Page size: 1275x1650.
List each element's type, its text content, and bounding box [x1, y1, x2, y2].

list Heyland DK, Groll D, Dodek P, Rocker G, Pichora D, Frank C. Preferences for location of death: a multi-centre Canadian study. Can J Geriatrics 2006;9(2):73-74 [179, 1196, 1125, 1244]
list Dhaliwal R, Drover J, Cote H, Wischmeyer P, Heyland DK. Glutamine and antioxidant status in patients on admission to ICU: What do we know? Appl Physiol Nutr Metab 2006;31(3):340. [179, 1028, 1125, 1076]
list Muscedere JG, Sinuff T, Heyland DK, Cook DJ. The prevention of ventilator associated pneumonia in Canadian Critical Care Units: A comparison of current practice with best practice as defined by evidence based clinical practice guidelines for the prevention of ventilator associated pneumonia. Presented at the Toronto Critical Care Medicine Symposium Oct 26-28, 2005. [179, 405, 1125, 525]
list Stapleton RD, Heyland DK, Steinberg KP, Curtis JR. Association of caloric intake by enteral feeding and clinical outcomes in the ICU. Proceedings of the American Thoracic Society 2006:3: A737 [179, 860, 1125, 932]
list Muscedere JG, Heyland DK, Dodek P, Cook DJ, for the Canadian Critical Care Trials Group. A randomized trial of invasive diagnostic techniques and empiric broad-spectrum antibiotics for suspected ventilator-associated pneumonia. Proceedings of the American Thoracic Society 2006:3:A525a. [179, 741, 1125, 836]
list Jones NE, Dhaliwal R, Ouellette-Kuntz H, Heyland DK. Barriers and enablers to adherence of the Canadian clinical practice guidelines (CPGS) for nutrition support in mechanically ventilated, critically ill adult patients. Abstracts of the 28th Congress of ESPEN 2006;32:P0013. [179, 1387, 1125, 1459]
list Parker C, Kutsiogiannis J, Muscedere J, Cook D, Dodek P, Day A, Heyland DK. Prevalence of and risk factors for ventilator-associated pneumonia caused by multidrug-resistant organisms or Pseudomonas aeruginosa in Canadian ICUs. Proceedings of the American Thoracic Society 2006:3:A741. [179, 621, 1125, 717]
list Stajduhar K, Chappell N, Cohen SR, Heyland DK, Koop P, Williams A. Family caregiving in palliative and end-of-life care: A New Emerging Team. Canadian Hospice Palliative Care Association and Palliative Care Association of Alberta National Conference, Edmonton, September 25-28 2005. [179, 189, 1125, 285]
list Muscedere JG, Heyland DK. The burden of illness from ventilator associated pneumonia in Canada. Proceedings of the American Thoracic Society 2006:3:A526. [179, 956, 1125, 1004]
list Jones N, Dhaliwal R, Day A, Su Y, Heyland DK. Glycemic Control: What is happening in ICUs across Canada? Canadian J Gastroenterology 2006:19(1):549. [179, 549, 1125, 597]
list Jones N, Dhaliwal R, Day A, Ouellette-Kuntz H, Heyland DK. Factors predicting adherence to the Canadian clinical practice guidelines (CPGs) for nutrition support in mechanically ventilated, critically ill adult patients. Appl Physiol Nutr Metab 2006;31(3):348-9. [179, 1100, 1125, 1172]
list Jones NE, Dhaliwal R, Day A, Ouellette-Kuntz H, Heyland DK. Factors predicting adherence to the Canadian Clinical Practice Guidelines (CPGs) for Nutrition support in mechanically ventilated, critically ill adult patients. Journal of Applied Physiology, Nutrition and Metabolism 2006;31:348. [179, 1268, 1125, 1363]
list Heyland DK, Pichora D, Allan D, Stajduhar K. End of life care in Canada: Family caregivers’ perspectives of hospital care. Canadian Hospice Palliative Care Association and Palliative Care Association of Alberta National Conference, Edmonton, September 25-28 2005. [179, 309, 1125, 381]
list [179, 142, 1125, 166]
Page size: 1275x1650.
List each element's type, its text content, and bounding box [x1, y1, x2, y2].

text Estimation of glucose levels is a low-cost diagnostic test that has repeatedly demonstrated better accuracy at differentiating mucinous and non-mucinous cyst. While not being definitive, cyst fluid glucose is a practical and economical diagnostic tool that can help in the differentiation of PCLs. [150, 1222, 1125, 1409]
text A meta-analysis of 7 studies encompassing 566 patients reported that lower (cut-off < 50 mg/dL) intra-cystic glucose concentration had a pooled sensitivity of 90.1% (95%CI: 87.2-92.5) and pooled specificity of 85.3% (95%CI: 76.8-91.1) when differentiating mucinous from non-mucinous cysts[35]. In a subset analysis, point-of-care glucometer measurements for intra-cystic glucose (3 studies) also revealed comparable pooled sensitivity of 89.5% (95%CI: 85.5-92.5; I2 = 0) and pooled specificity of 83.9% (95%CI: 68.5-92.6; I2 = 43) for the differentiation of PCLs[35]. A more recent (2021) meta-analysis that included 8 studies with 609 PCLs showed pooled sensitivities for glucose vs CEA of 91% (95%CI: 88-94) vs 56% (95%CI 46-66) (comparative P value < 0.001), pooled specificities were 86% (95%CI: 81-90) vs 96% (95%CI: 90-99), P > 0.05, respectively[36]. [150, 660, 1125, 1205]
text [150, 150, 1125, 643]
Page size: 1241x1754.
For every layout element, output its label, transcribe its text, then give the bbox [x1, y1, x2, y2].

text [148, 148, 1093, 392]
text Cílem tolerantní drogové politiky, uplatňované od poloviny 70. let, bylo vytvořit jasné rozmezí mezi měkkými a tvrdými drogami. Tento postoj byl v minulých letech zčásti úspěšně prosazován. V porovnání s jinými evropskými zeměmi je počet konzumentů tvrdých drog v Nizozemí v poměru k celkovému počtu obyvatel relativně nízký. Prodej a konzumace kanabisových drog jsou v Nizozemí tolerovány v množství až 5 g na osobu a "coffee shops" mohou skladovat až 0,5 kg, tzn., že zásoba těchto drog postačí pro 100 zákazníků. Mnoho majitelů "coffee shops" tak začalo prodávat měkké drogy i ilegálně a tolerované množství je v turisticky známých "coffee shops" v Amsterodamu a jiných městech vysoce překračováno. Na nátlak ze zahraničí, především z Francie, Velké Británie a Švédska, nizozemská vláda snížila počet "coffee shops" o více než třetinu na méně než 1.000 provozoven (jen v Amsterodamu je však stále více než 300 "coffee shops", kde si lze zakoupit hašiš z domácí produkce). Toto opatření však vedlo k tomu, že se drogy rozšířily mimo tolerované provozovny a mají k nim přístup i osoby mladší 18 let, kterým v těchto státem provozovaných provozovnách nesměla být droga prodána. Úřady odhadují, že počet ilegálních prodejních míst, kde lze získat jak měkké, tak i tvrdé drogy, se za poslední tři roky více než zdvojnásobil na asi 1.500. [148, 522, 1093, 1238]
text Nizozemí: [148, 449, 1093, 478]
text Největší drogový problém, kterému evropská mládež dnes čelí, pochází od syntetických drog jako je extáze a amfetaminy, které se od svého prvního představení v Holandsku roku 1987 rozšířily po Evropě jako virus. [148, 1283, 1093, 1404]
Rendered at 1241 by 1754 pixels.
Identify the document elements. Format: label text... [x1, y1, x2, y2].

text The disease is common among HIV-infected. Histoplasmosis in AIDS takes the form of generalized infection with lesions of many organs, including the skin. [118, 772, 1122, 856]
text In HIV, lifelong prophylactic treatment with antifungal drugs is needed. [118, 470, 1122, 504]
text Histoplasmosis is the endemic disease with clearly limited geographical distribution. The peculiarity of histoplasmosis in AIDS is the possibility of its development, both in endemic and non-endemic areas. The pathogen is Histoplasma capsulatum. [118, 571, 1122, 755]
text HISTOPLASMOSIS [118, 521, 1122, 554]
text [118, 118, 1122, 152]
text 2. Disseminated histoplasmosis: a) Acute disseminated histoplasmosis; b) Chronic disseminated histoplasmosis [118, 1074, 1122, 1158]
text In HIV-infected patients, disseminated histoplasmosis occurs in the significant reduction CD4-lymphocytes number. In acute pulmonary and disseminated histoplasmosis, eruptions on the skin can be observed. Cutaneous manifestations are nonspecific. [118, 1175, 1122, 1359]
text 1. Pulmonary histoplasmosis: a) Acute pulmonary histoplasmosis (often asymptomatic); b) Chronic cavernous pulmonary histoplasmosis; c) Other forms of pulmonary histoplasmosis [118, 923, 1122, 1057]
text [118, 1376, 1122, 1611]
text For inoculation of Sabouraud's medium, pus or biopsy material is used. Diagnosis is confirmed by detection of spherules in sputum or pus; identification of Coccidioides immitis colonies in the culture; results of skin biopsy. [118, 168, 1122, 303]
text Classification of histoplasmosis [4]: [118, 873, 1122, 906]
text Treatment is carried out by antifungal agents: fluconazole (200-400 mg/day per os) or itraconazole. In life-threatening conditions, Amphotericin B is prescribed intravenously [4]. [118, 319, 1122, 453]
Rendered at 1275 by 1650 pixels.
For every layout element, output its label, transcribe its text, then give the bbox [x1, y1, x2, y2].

- [WHAT THE TASK ASKS] Among the lines of the listing, count those holding the string "critically" and reply with the count only.

- [EXERCISE SOLUTION] 3